For selected QA datasets that contained explicit subtype annotations (e.g., clinical reasoning type, question modality, or content domain), we further performed subject-level error and accuracy analyses. Each question instance was categorized by its underlying subtype (e.g., anatomy, diagnosis, pharmacology, image-based reasoning), enabling fine-grained comparison of GPT-5 and GPT-4o across reasoning dimensions. These analyses offered further clarity regarding the areas of most significant model enhancement and the biomedical knowledge categories that continued to pose difficulties.
The experimental setup overall replicates and builds upon the protocol set up in the last benchmark, ensuring that task definitions, decoding parameters, and evaluation metrics are all consistent. This unified framework establishes a controlled environment for comparing large language models across various biomedical NLP tasks. It also systematically combines measurements of accuracy, latency, and cost so that cross-model evaluation is clear and repeatable.
Human evaluation of model explanations
To quantitatively assess the interpretability and reliability of LLM reasoning, a human evaluation study was conducted using a blind, cross-model design.

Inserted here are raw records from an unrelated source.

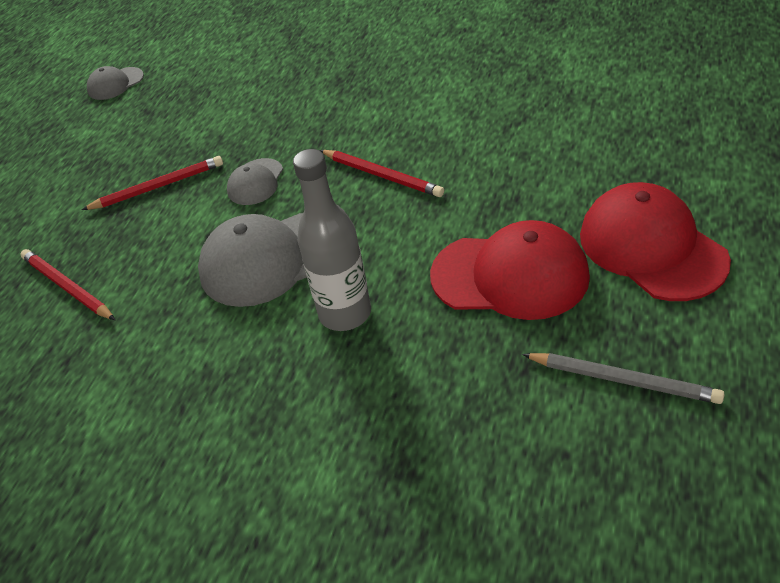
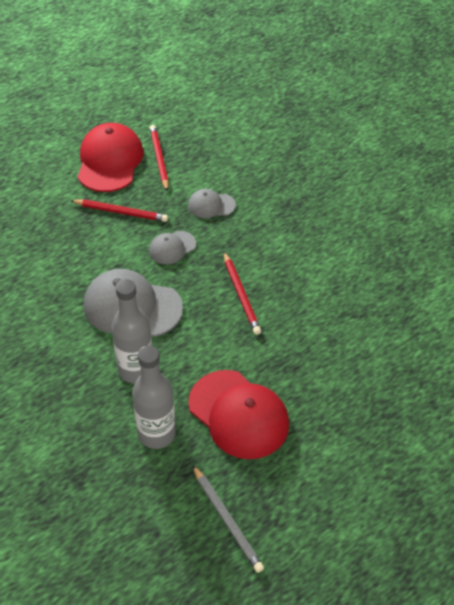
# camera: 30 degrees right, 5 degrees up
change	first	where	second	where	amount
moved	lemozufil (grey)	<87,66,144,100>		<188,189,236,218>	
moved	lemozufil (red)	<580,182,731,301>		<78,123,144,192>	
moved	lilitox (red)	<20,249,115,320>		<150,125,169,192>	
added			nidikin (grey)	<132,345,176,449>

Four medical experts were divided into two groups, each independently evaluating a distinct subset of 99 mispredicted items sampled from nine biomedical QA datasets. Each item consisted of the original question, the gold-standard answer, and the generated answers from both models, accompanied by brief self-explanations. To ensure unbiased assessment, model identities (GPT-5 vs. GPT-4o) were randomly masked as Model A or Model B for each sample following standard blind review protocols.
Experts rated the logical coherence of each explanation on a 5-point Likert scale (1 = illogical, 5 = highly coherent) and categorized each model’s error type as Hallucination, Reasoning error, or Misunderstanding of the question, a typology commonly used in LLM error-diagnostic frameworks. Additionally, raters judged the comparative correctness between the two models on a 5-point scale (1 = Model A is much closer to correct, 3 = equal, 5 = Model B is much closer).
Each sample was independently scored by two experts to enable reliability estimation. Inter-rater reliability for continuous logic-coherence ratings was quantified using a two-way mixed-effects ICC(3, k) model^51^, while categorical agreement for error-type and comparative-correctness judgments was assessed via Cohen’s κ^52^. Descriptive statistics (mean ± SD) were computed for each metric. To examine model-level differences, a two-way ANOVA was applied to logic-score data. Finally, inter-model variation in error-type distributions was evaluated using a Chi-square test of independence.